Alors, pour la première fois depuis fort longtemps, le Commandant Théo se rebella contre son supérieur hiérarchique.

–      N… Non.

L’Amiral fulminait.

–      Comment ça, non ?!

Le commandant embrassa de nouveau son courage et réitéra sa réponse, catégorique :

–      N…Non, je… j’emmènerai pas Lilie et Bloupi en prison. Ils ont rien fait de mal. Et je vois pas ce que ça peut faire si elle reste ici, avec nous, au poste de contrôle… Moi, je trouve pas qu’elle ressemble à un extraterrestre, rougit-il.

Le Borgne contemplait la scène, au bord de l’ennui. Toute cette expédition dans les confins de l’Univers virait au mauvais récit parfumé à l’eau de rose. Il se fit la réflexion que tout ça ne serait jamais arrivé sur un bateau-pirate. Les filles, si elles ne se taisaient pas, il suffisait de les balancer par-dessus bord en les faisant marcher sur une planche rebaptisée plongeoir pour l’occasion, et attendre qu’elles se fassent grignoter par des requins.
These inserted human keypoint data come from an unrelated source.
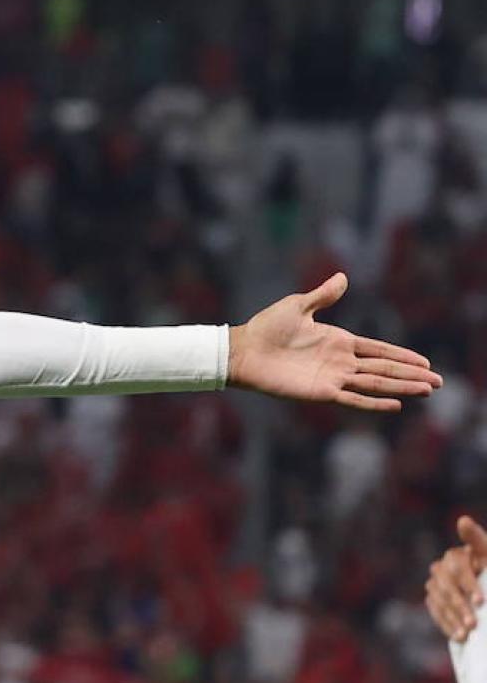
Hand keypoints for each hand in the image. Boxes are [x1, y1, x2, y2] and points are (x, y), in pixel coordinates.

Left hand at [227, 274, 440, 410]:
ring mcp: (333, 377)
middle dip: (411, 375)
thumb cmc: (267, 327)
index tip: (425, 363)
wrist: (244, 350)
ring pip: (375, 384)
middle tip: (438, 383)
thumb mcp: (298, 306)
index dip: (402, 356)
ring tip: (426, 391)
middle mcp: (340, 361)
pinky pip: (353, 398)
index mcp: (339, 341)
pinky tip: (395, 405)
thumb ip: (323, 295)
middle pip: (384, 369)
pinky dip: (374, 402)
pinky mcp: (321, 392)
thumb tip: (342, 277)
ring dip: (401, 387)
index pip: (379, 350)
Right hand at [426, 516, 486, 642]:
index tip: (481, 601)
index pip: (458, 567)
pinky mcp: (433, 599)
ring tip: (467, 634)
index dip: (469, 584)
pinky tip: (458, 637)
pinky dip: (447, 624)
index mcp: (458, 555)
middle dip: (461, 606)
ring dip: (453, 618)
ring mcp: (435, 584)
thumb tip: (462, 520)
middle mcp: (442, 567)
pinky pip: (435, 612)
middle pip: (446, 587)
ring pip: (439, 601)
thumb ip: (477, 540)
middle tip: (474, 624)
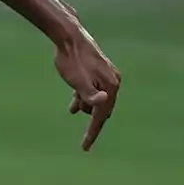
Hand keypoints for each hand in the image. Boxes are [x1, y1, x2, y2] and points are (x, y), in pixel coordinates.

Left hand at [53, 31, 120, 150]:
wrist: (69, 36)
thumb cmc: (71, 60)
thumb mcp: (76, 81)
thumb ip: (88, 94)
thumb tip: (103, 101)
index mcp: (110, 87)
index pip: (101, 116)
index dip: (92, 133)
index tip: (84, 148)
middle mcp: (114, 82)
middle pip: (103, 109)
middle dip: (93, 121)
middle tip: (84, 139)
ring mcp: (108, 75)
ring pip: (97, 99)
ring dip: (87, 106)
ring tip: (75, 110)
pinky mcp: (100, 70)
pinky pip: (94, 90)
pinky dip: (85, 97)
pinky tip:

Problème réglé. Avec un vaisseau spatial, tout devenait plus compliqué ; ça n’avait franchement rien d’amusant. De toute façon, personne ne voulait l’écouter quand il s’agissait de choisir un jeu.

Tout à coup, une idée d’animation lui traversa l’esprit. Il clama haut et fort : « Mutinerie ! Mutinerie ! Mutinerie ! », sans véritablement déterminer s’il dénonçait la rébellion ou s’il en faisait partie. Très vite, le lieutenant Pollux suivit le mouvement, rejoint aveuglément par Carotte.

L’Amiral Yann se mit à vociférer que tout rebelle serait considéré comme allié des envahisseurs et donc condamné pour traîtrise.
Le Commandant Théo, résigné, s’était rapproché de la fillette et faisait rempart contre toute manœuvre à son encontre.
Lilie, elle, s’était mise à pleurer, parce qu’il n’y avait que comme ça qu’elle pensait arriver à ses fins.
Bientôt, le centre de commandement ne fut plus que brouhaha.

Ce qui attira une figure paternelle dans le vaisseau spatial, qui ne tarda pas à se faire entendre elle-aussi.

–      Vous arrêtez tout de suite ce raffut et vous descendez de là ! Il est tard.
–      Mais…
–      TOUT DE SUITE ! Tonitrua le père.

L’Amiral, en colère et plutôt déçu de la tournure des évènements, tenta une pirouette scénaristique :

–      Vous voyez, si on fait du bruit, ça supprime l’invisibilité des extraterrestres ! On a enfin un moyen de les voir ! Il fa…
–      Yann, TU TE TAIS ! Lilie, ramasse ton Bloupi. Tous les deux, vous filez au lit. Les autres, vos parents vous attendent pour rentrer, allez !

L’intervention parentale, décidément inflexible, ne permettait aucune contestation, et tua toute rébellion dans l’œuf. Déconfit, l’équipage quitta peu à peu les lieux, les membres usant l’un après l’autre de l’échelle d’accès pour retrouver le pont de débarquement, ou plutôt le jardin. Au pied de l’arbre, la petite troupe se dispersa bien vite, après échanges de « bonne nuit ».

C’est seulement après avoir jeté un dernier regard rempli de tristesse à son vaisseau abandonné que Yann, Amiral-Grand-Commandeur-de-la-Flotte-Spatiale-des-Trois-Lunes, capitula, contraint de rendre provisoirement les armes pour la sûreté de la colonie stellaire. Toutefois, il savait que dès le lendemain, il se débrouillerait pour organiser le sauvetage de son équipage, retrouver son croiseur, et alors le voyage recommencerait. « Les extraterrestres ont remporté cette bataille, mais ils ne gagneront pas la guerre » pensa-t-il, avant de sombrer dans le sommeil et de s’envoler vers une autre galaxie.